* [Exercise text]:
+++

SECURITIES AND EXCHANGE COMMISSION
Washington, D.C. 20549
SCHEDULE 13D
Under the Securities Exchange Act of 1934
TREDEGAR CORPORATION
(Name of Issuer)
COMMON STOCK
(Title of class of securities)
894650 100
(CUSIP NUMBER)
Bruce C. Gottwald
330 South Fourth Street
Richmond, Virginia 23219
Telephone No. 804-788-5401
(Name, address and telephone number of person authorized to
receive notices and communications)
Copy to:
Nancy M. Taylor, Esq.
Tredegar Corporation
1100 Boulders Parkway
Richmond, Virginia 23225
March 11, 2002
(Date of event which requires filing of this statement)
If the filing person has previously filed a statement
on Schedule 13G to report the acquisition which is the
subject of this Schedule 13D, and is filing this
schedule because of Rule 13d-1(b)(3) or (4),
check the following box [ ].
CUSIP NO. 894650 100 | 13D | Page 2 of 6 Pages |
1 |
NAME OF REPORTING PERSONS I.R.S. IDENTIFICATION NOS. OF ABOVE PERSONS Bruce C. Gottwald |
2 |
CHECK THE APPROPRIATE BOX IF A MEMBER OF A GROUP* (a) [ ] (b) [X] |
3 |
SEC USE ONLY |
4 |
SOURCE OF FUNDS* PF |
5 |
CHECK BOX IF DISCLOSURE OF LEGAL PROCEEDINGS IS REQUIRED PURSUANT TO ITEM 2(d) or 2(e) [ ] |
6 |
CITIZENSHIP OR PLACE OF ORGANIZATION USA |
NUMBER OF |
7 | SOLE VOTING POWER 2,244,914 |
BENEFICIALLY |
8 | SHARED VOTING POWER 42,141 |
EACH |
9 | SOLE DISPOSITIVE POWER 2,244,914 |
PERSON WITH |
10 | SHARED DISPOSITIVE POWER 42,141 |
11 |
AGGREGATE AMOUNT BENEFICIALLY OWNED BY EACH REPORTING PERSON 2,287,055 |
12 |
CHECK BOX IF THE AGGREGATE AMOUNT IN ROW (11) EXCLUDES CERTAIN SHARES* [X] 118,345 shares held by a charitable foundation; 2,066,416 shares owned by adult sons |
13 |
PERCENT OF CLASS REPRESENTED BY AMOUNT IN ROW (11) 5.98% |
14 |
TYPE OF REPORTING PERSON* IN |
*SEE INSTRUCTIONS BEFORE FILLING OUT!
* This statement on Schedule 13D is filed by Bruce C. Gottwald with respect to shares of common stock (the "Common Stock") of Tredegar Corporation (the "Issuer"). The purpose of this filing is to begin to report the holdings of Common Stock of the Issuer by Bruce C. Gottwald separately from the holdings of Common Stock of the Issuer by Floyd D. Gottwald, Jr., the brother of Bruce C. Gottwald, and John D. Gottwald, one of three adult sons of Floyd D. Gottwald, Jr. Because there is no agreement between Floyd D. Gottwald, Jr., John D. Gottwald and Bruce C. Gottwald with respect to the voting or disposition of their shares of the Issuer's Common Stock and Bruce C. Gottwald and his family do not serve in any capacity with the Issuer, they believe that separate filings are more appropriate.

+++

* [Information given]:
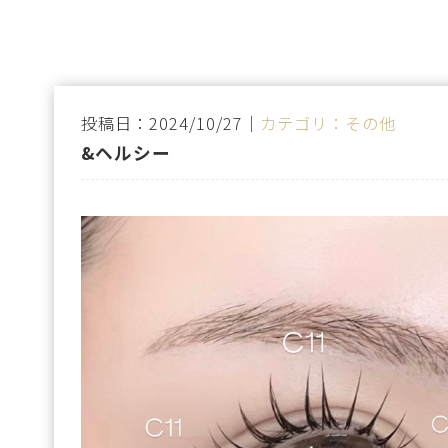
投稿日：2024/10/27｜
カテゴリ：その他
&ヘルシー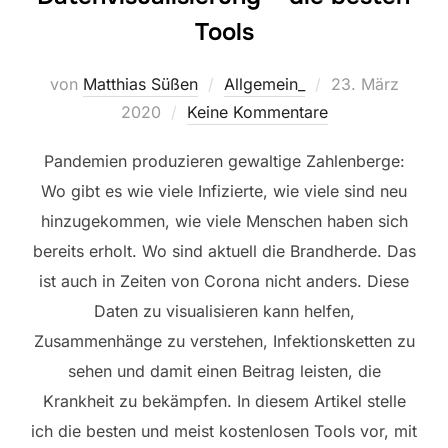
Tools
Veröffentlicht
von
Matthias Süßen
Allgemein_
23. März
am
2020
Keine Kommentare
Pandemien produzieren gewaltige Zahlenberge:
Wo gibt es wie viele Infizierte, wie viele sind neu
hinzugekommen, wie viele Menschen haben sich
bereits erholt. Wo sind aktuell die Brandherde. Das
ist auch in Zeiten von Corona nicht anders. Diese
Daten zu visualisieren kann helfen,
Zusammenhänge zu verstehen, Infektionsketten zu
sehen und damit einen Beitrag leisten, die
Krankheit zu bekämpfen. In diesem Artikel stelle
ich die besten und meist kostenlosen Tools vor, mit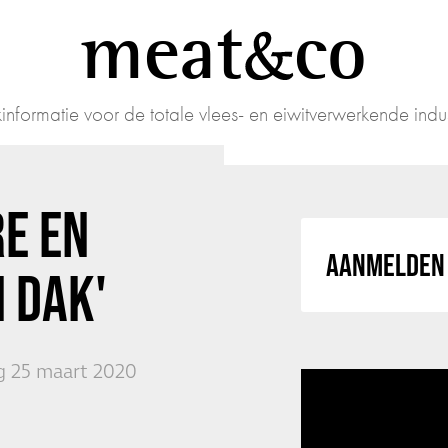
meat
co
informatie voor de totale vlees- en eiwitverwerkende indus
RE EN
AANMELDEN 
 DAK'
 25 maart 2020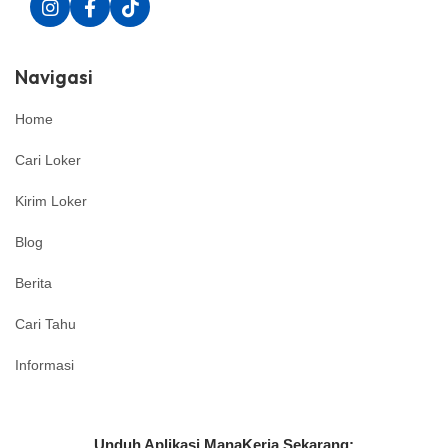
Navigasi
Home
Cari Loker
Kirim Loker
Blog
Berita
Cari Tahu
Informasi
Unduh Aplikasi ManaKerja Sekarang: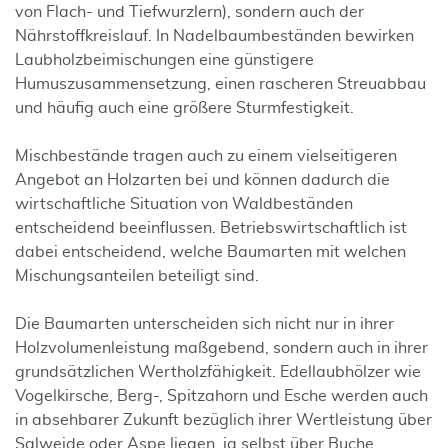
von Flach- und Tiefwurzlern), sondern auch der
Nährstoffkreislauf. In Nadelbaumbeständen bewirken
Laubholzbeimischungen eine günstigere
Humuszusammensetzung, einen rascheren Streuabbau
und häufig auch eine größere Sturmfestigkeit.
Mischbestände tragen auch zu einem vielseitigeren
Angebot an Holzarten bei und können dadurch die
wirtschaftliche Situation von Waldbeständen
entscheidend beeinflussen. Betriebswirtschaftlich ist
dabei entscheidend, welche Baumarten mit welchen
Mischungsanteilen beteiligt sind.
Die Baumarten unterscheiden sich nicht nur in ihrer
Holzvolumenleistung maßgebend, sondern auch in ihrer
grundsätzlichen Wertholzfähigkeit. Edellaubhölzer wie
Vogelkirsche, Berg-, Spitzahorn und Esche werden auch
in absehbarer Zukunft bezüglich ihrer Wertleistung über
Salweide oder Aspe liegen, ja selbst über Buche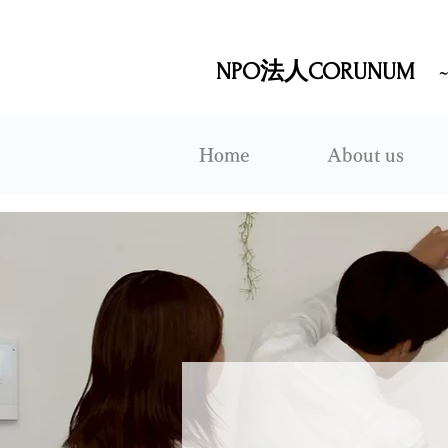
NPO法人CORUNUM
Home
About us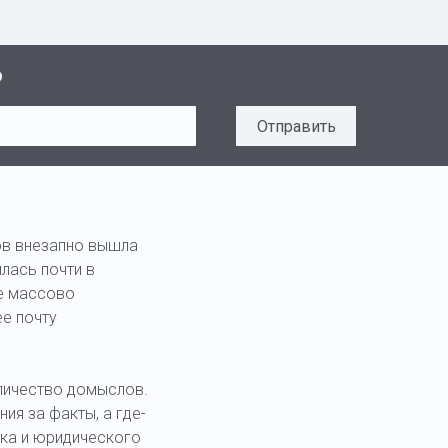
o
Отправить
ов внезапно вышла
лась почти в
ще массово
ее почту
оличество домыслов.
ия за факты, а где-
нка и юридического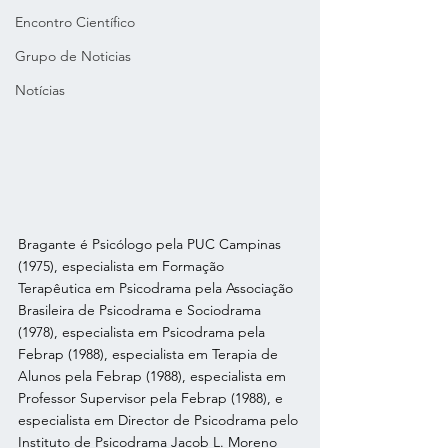
Encontro Científico
Grupo de Noticias
Notícias
Bragante é Psicólogo pela PUC Campinas 
(1975), especialista em Formação 
Terapêutica em Psicodrama pela Associação 
Brasileira de Psicodrama e Sociodrama 
(1978), especialista em Psicodrama pela 
Febrap (1988), especialista em Terapia de 
Alunos pela Febrap (1988), especialista em 
Professor Supervisor pela Febrap (1988), e 
especialista em Director de Psicodrama pelo 
Instituto de Psicodrama Jacob L. Moreno 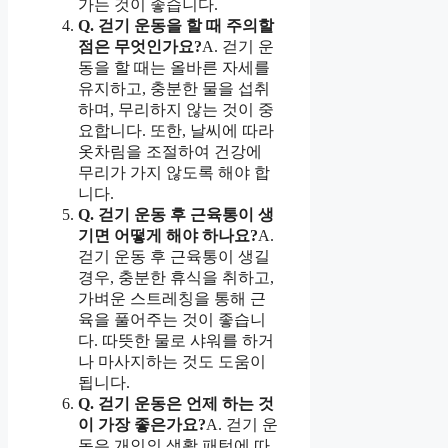
가는 것이 좋습니다.
Q. 걷기 운동을 할 때 주의할
점은 무엇인가요?
A. 걷기 운
동을 할 때는 올바른 자세를
유지하고, 충분한 물을 섭취
하며, 무리하지 않는 것이 중
요합니다. 또한, 날씨에 따라
옷차림을 조절하여 건강에
무리가 가지 않도록 해야 합
니다.
Q. 걷기 운동 후 근육통이 생
기면 어떻게 해야 하나요?
A.
걷기 운동 후 근육통이 생길
경우, 충분한 휴식을 취하고,
가벼운 스트레칭을 통해 근
육을 풀어주는 것이 좋습니
다. 따뜻한 물로 샤워를 하거
나 마사지하는 것도 도움이
됩니다.
Q. 걷기 운동은 언제 하는 것
이 가장 좋은가요?
A. 걷기 운
동은 개인의 생활 패턴에 따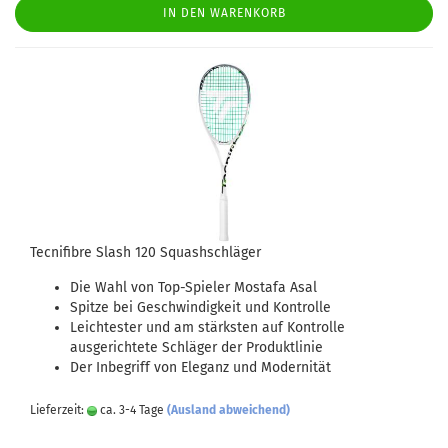
IN DEN WARENKORB
Tecnifibre Slash 120 Squashschläger
Die Wahl von Top-Spieler Mostafa Asal
Spitze bei Geschwindigkeit und Kontrolle
Leichtester und am stärksten auf Kontrolle
ausgerichtete Schläger der Produktlinie
Der Inbegriff von Eleganz und Modernität
Lieferzeit:
ca. 3-4 Tage
(Ausland abweichend)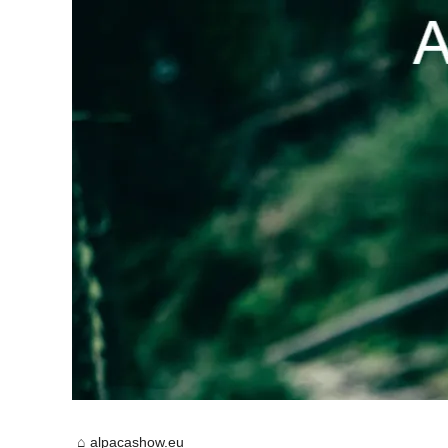
alpacashow.eu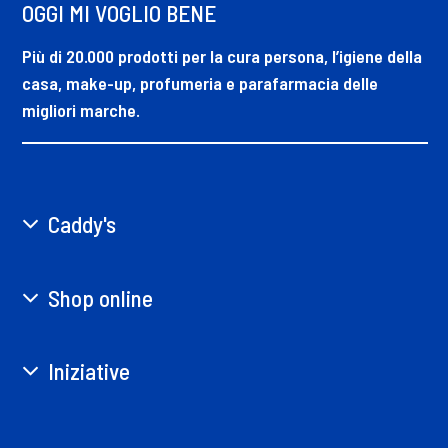
OGGI MI VOGLIO BENE
Più di 20.000 prodotti per la cura persona, l’igiene della
casa, make-up, profumeria e parafarmacia delle
migliori marche.
Caddy's
Shop online
Iniziative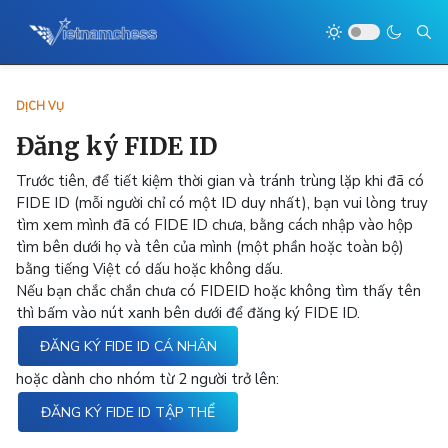
DỊCH VỤ
Đăng ký FIDE ID
Trước tiên, để tiết kiệm thời gian và tránh trùng lặp khi đã có
FIDE ID (mỗi người chỉ có một ID duy nhất), bạn vui lòng truy
tìm xem mình đã có FIDE ID chưa, bằng cách nhập vào hộp
tìm bên dưới họ và tên của mình (một phần hoặc toàn bộ)
bằng tiếng Việt có dấu hoặc không dấu.
Nếu bạn chắc chắn chưa có FIDEID hoặc không tìm thấy tên
thì bấm vào nút xanh bên dưới để đăng ký FIDE ID.
ĐĂNG KÝ FIDE ID CÁ NHÂN
hoặc dành cho nhóm từ 2 người trở lên:
ĐĂNG KÝ FIDE ID TẬP THỂ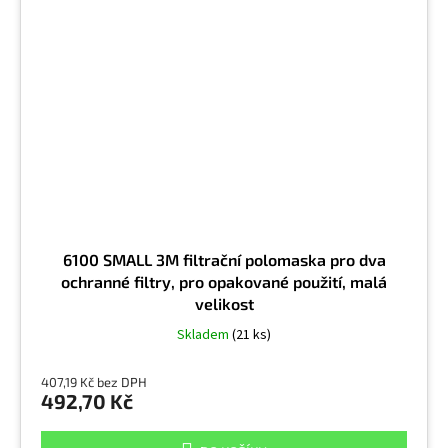
6100 SMALL 3M filtrační polomaska pro dva
ochranné filtry, pro opakované použití, malá
velikost
Skladem
(21 ks)
407,19 Kč bez DPH
492,70 Kč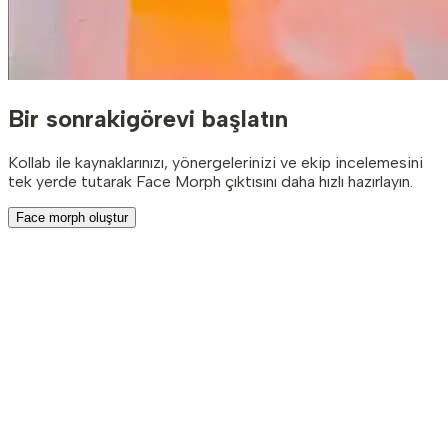
Bir sonraki
görevi başlatın
Kollab ile kaynaklarınızı, yönergelerinizi ve ekip incelemesini
tek yerde tutarak Face Morph çıktısını daha hızlı hazırlayın.
Face morph oluştur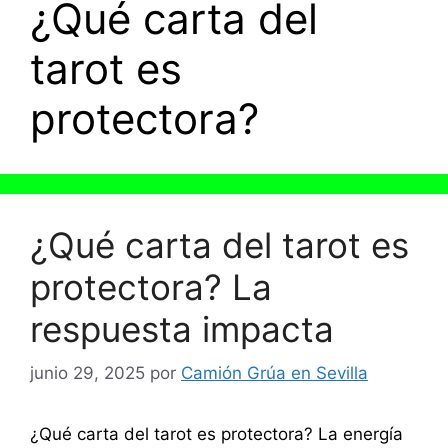
¿Qué carta del
tarot es
protectora?
¿Qué carta del tarot es
protectora? La
respuesta impacta
junio 29, 2025
por
Camión Grúa en Sevilla
¿Qué carta del tarot es protectora? La energía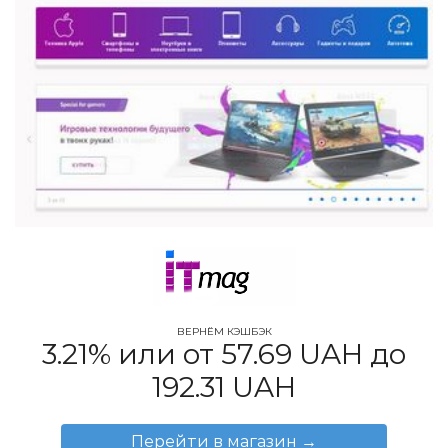
ВЕРНЁМ КЭШБЭК
3.21% или от 57.69 UAH до
192.31 UAH
Перейти в магазин
→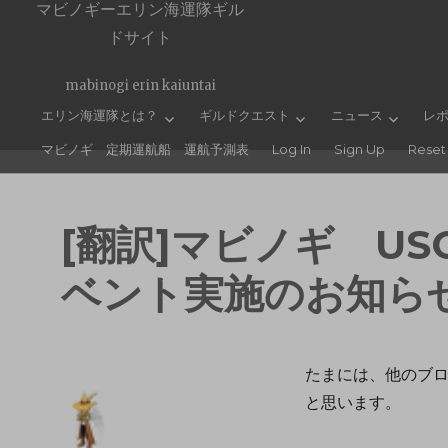
マビノギーエリン海運隊ギル
ドサイト
mabinogi erin kaiuntai
エリン海運隊とは？
ギルドクエスト
ニュース
レ
マビノギ 定期運航船 運航予測表
Log In
Sign Up
Reset
[翻訳]マビノギ U
ベント実施のお知ら
たまには、他のブ
と思います。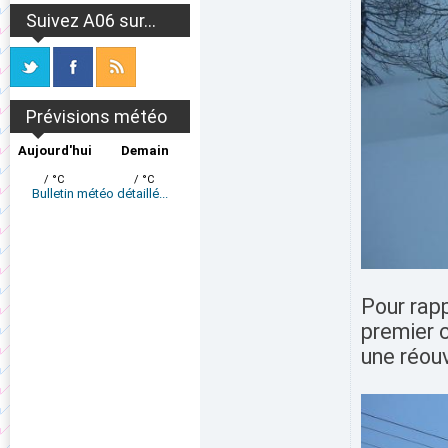
Suivez A06 sur...
Prévisions météo
Aujourd'hui
Demain
/ °C
/ °C
Bulletin météo détaillé...
Pour rapp
premier c
une réouv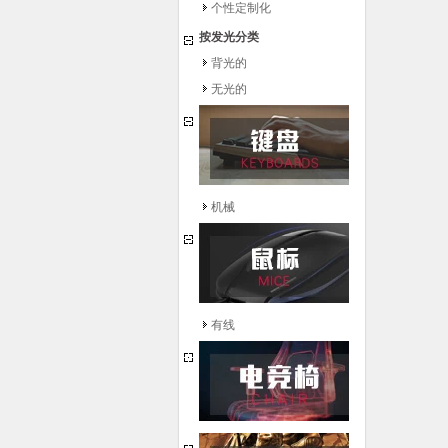
个性定制化
按发光分类
背光的
无光的
机械
有线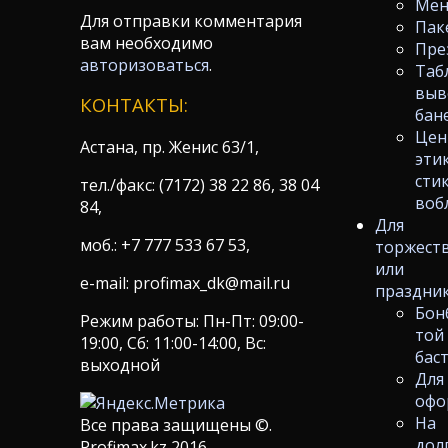
Ме
Для отправки комментария
Пак
вам необходимо
Пре
авторизоваться
.
Таб
выв
КОНТАКТЫ:
бан
Цен
Астана, пр. Женис 63/1,
эти
сти
тел./факс: (7172) 38 22 86, 38 04
воб
84,
Для
моб.: +7 777 533 67 53,
торжест
или
e-mail: profimax_dk@mail.ru
праздни
Бон
Режим работы: Пн-Пт: 09:00-
той
19:00, Сб: 11:00-14:00, Вс:
бас
выходной
Для
офо
На
Все права защищены ©.
дол
Profimax.kz 2016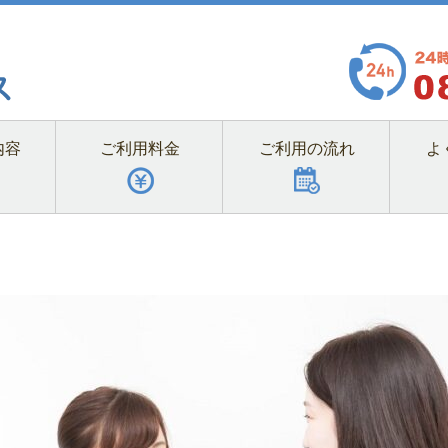
内容
ご利用料金
ご利用の流れ
よ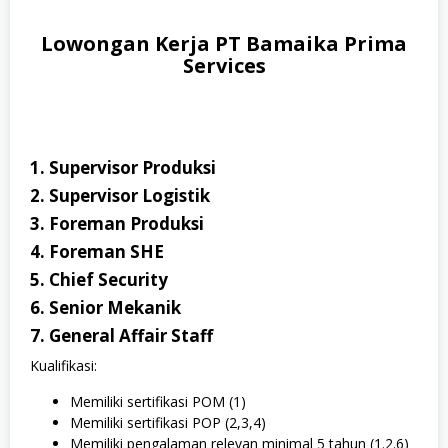
Lowongan Kerja PT Bamaika Prima
Services
1. Supervisor Produksi
2. Supervisor Logistik
3. Foreman Produksi
4. Foreman SHE
5. Chief Security
6. Senior Mekanik
7. General Affair Staff
Kualifikasi:
Memiliki sertifikasi POM (1)
Memiliki sertifikasi POP (2,3,4)
Memiliki pengalaman relevan minimal 5 tahun (1.2.6)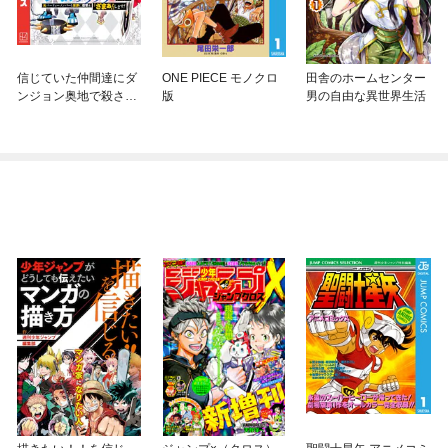
信じていた仲間達にダ
ONE PIECE モノクロ
田舎のホームセンター
ンジョン奥地で殺され
版
男の自由な異世界生活
かけたがギフト『無限
ガチャ』でレベル９９
９９の仲間達を手に入
れて元パーティーメン
バーと世界に復讐＆
『ざまぁ！』します！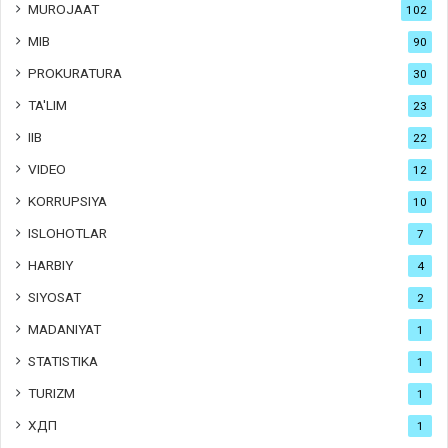
MUROJAAT
102
MIB
90
PROKURATURA
30
TA'LIM
23
IIB
22
VIDEO
12
KORRUPSIYA
10
ISLOHOTLAR
7
HARBIY
4
SIYOSAT
2
MADANIYAT
1
STATISTIKA
1
TURIZM
1
ХДП
1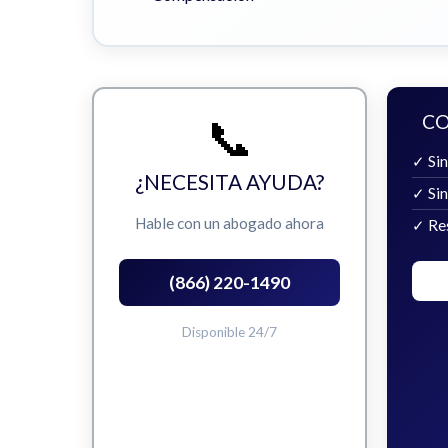
📞
CO
✓ Sin
¿NECESITA AYUDA?
✓ Si
Hable con un abogado ahora
✓ Re
(866) 220-1490
Disponible 24/7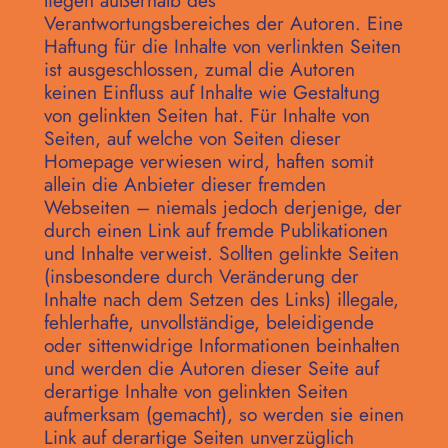
liegen außerhalb des
Verantwortungsbereiches der Autoren. Eine
Haftung für die Inhalte von verlinkten Seiten
ist ausgeschlossen, zumal die Autoren
keinen Einfluss auf Inhalte wie Gestaltung
von gelinkten Seiten hat. Für Inhalte von
Seiten, auf welche von Seiten dieser
Homepage verwiesen wird, haften somit
allein die Anbieter dieser fremden
Webseiten – niemals jedoch derjenige, der
durch einen Link auf fremde Publikationen
und Inhalte verweist. Sollten gelinkte Seiten
(insbesondere durch Veränderung der
Inhalte nach dem Setzen des Links) illegale,
fehlerhafte, unvollständige, beleidigende
oder sittenwidrige Informationen beinhalten
und werden die Autoren dieser Seite auf
derartige Inhalte von gelinkten Seiten
aufmerksam (gemacht), so werden sie einen
Link auf derartige Seiten unverzüglich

+++

* [List of tasks]:
(1) What percent of the class does the aggregate amount in row (11) represent in the Schedule 13D filing?
(2) Quote the Schedule 13D filing word for word, starting with "SECURITIES AND EXCHANGE" and going on through "(CUSIP NUMBER)".
The material isn't needed here.

* [Task-by-task answers]:
(1) 5.98%

(2)
SECURITIES AND EXCHANGE COMMISSION
Washington, D.C. 20549
SCHEDULE 13D
Under the Securities Exchange Act of 1934
TREDEGAR CORPORATION
(Name of Issuer)
COMMON STOCK
(Title of class of securities)
894650 100
(CUSIP NUMBER)